Leading the charge was Fidelity’s FETH, which attracted $21.67 million. Grayscale’s ETHE and the mini Bitcoin Trust also contributed positively with inflows of $10.71 million and $8.46 million, respectively. However, the day was marred somewhat by BlackRock’s IBIT, which saw outflows of $26.27 million. Perhaps interestingly, the remaining five Ethereum ETFs maintained a neutral stance, showing no noticeable inflows or outflows.
Trump’s Crypto Reserve Plan Triggers Market Concerns
The uptick in outflows from Bitcoin ETFs coincided with market reactions to Trump’s recent proposal to establish a U.S. Crypto Strategic Reserve. Quantified as a significant move to position the U.S. as a “Crypto Capital of the World,” the proposed reserve would include a mix of cryptocurrencies, with a primary focus on Bitcoin and Ethereum.
Despite its strategic intent, the plan has been met with skepticism from various corners of the cryptocurrency community. Critics argue that it contradicts the fundamental tenets of Bitcoin, particularly its decentralization and freedom from governmental oversight. Concerns are running high that a reserve managed by the U.S. could introduce unwanted influences into what is intended to be a free-floating currency.
Anthony Pompliano, CEO of Professional Capital Management and a noted figure in the crypto investment sphere, voiced his dissent in a recent letter to clients, labeling the proposal as a “mistake” that the U.S. would ultimately regret. He articulated fears that the policy might act as a “random mix of speculative assets” primarily benefiting insiders and token creators, rather than serving the interests of U.S. taxpayers.
As Bitcoin initially surged to an intraday high of $94,770 on March 3—a gain of 11%—it subsequently retraced nearly 13.8% to land around $81,700 the following day, illustrating the volatile nature of the market amid growing uncertainties. Ethereum also mirrored this trend, slipping 19% from its high to approximately $2,055 on March 4, though both assets have shown some recovery since then, with Bitcoin now trading at $87,163—and Ethereum at $2,180—each reflecting an uptick of 3.6%.
Bitcoin’s Struggles in 2025
Diving deeper into market dynamics, Uldis Teraudklans, chief revenue officer at Paybis, pointed out that Bitcoin has struggled throughout 2025, experiencing a year-to-date drop of 11.47%, while traditional safe-haven assets like gold have gained 10.65% in the same period. Perhaps most telling was a Bank of America survey that indicated 58% of fund managers still regard gold as a reliable store of value amidst trade tensions. In contrast, only 3% seem to trust Bitcoin, a clear demonstration of the shifting sentiments.

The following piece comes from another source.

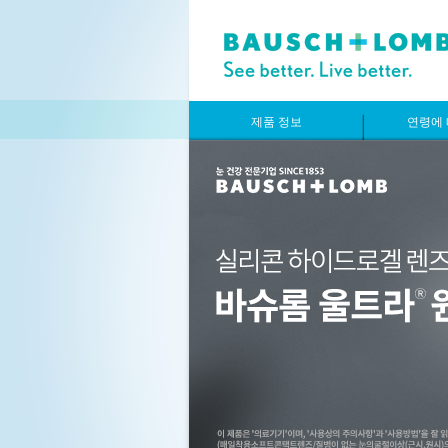
제품 정보
연령에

Teraudklans emphasized that Bitcoin’s responsiveness to macroeconomic forces, including trade wars and fluctuating interest rates, illustrates its current volatility, particularly with Wall Street firms having a heightened exposure to it. He noted that February was particularly harsh for Bitcoin, which saw a staggering plunge of 17.39%, marking its worst February performance since 2014 and the only negative month in a post-halving year—entirely attributable to a waning institutional appetite and growing correlations with traditional market indices like the S&P 500.
In summarizing Bitcoin’s long-term prospects, Teraudklans argued that the asset has never truly functioned as a safe haven—only as an aspirational one. He observed that each market cycle reignites debates over Bitcoin’s role as a hedge, while also acknowledging its enduring volatility. “Only when Bitcoin reaches the market capitalization of gold can we seriously evaluate whether it can replace it as a safe-haven asset,” he concluded, indicating a cautious outlook for the digital currency as it navigates through challenging times.